Exercise requirements » The range to repeat runs from the line with "סכסוכים באופן מקוון" to the last line below, both ends included; give it exactly and without pictures.

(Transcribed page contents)
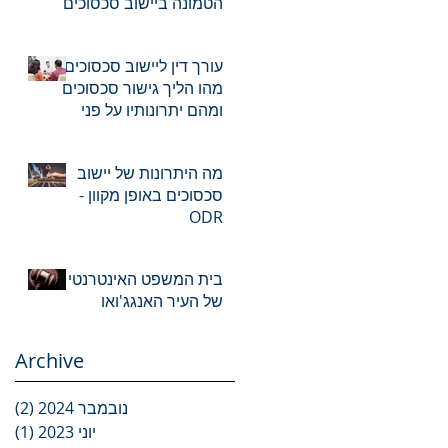
הטמונה ביישוב סכסוכים
אונליין - ODR עורך דין
עורך דין ליישוב סכסוכים-
מהו הליך גישור סכסוכים
ומהם יתרונותיו על פני
יישוב סכסוכים?
מה היתרונות של יישוב
סכסוכים באופן מקוון -
ODR
בית המשפט האינטרנטי
של העיר האנגג'ואו
Archive
נובמבר 2024
(2)
2 פוסטים
יוני 2023
(1)
פוס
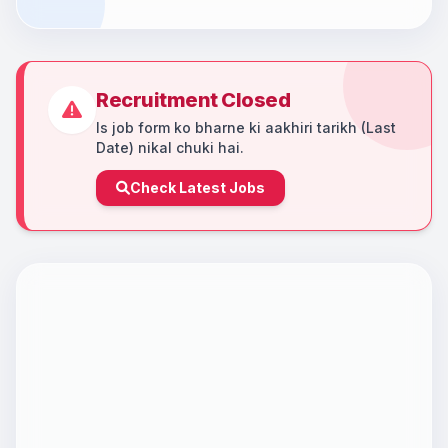
Recruitment Closed
Is job form ko bharne ki aakhiri tarikh (Last
Date) nikal chuki hai.
Check Latest Jobs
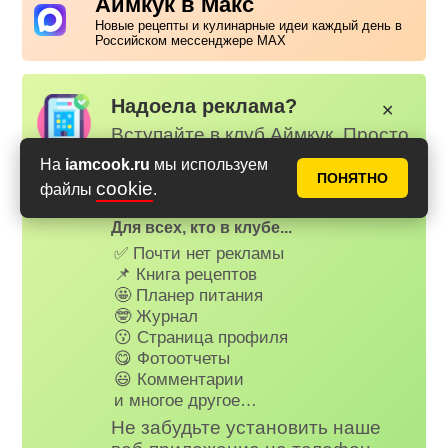
Аймкук в Макс
Новые рецепты и кулинарные идеи каждый день в
Российском мессенджере MAX
Надоела реклама?
✕
Вступайте в клуб Аймкук. Просто
зарегистируйтесь
или
войдите
На
iamcook.ru
мы используем
на наш сайт через Яндекс или
ПОНЯТНО
cookie
файлы
.
ВК.
Для всех, кто в клубе...
✅ Почти нет рекламы
📌 Книга рецептов
🤩 Планер питания
🤓 Журнал
😗 Страница профиля
😋 Фотоотчеты
😃 Комментарии
и многое другое…
Не забудьте установить наше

Output below »
סכסוכים באופן מקוון -
ODR
בית המשפט האינטרנטי
של העיר האנגג'ואו
Archive
נובמבר 2024
(2)
2 פוסטים
יוני 2023
(1)
פוס
Recruitment Closed
Is job form ko bharne ki aakhiri tarikh (Last
Date) nikal chuki hai.
Check Latest Jobs
Аймкук в Макс
Новые рецепты и кулинарные идеи каждый день в
Российском мессенджере MAX
Надоела реклама?
✕
Вступайте в клуб Аймкук. Просто
зарегистируйтесь
или
войдите
На
iamcook.ru
мы используем
на наш сайт через Яндекс или
ПОНЯТНО
cookie
файлы
.
ВК.
Для всех, кто в клубе...
✅ Почти нет рекламы
📌 Книга рецептов
🤩 Планер питания
🤓 Журнал
😗 Страница профиля
😋 Фотоотчеты
😃 Комментарии
и многое другое…
Не забудьте установить наше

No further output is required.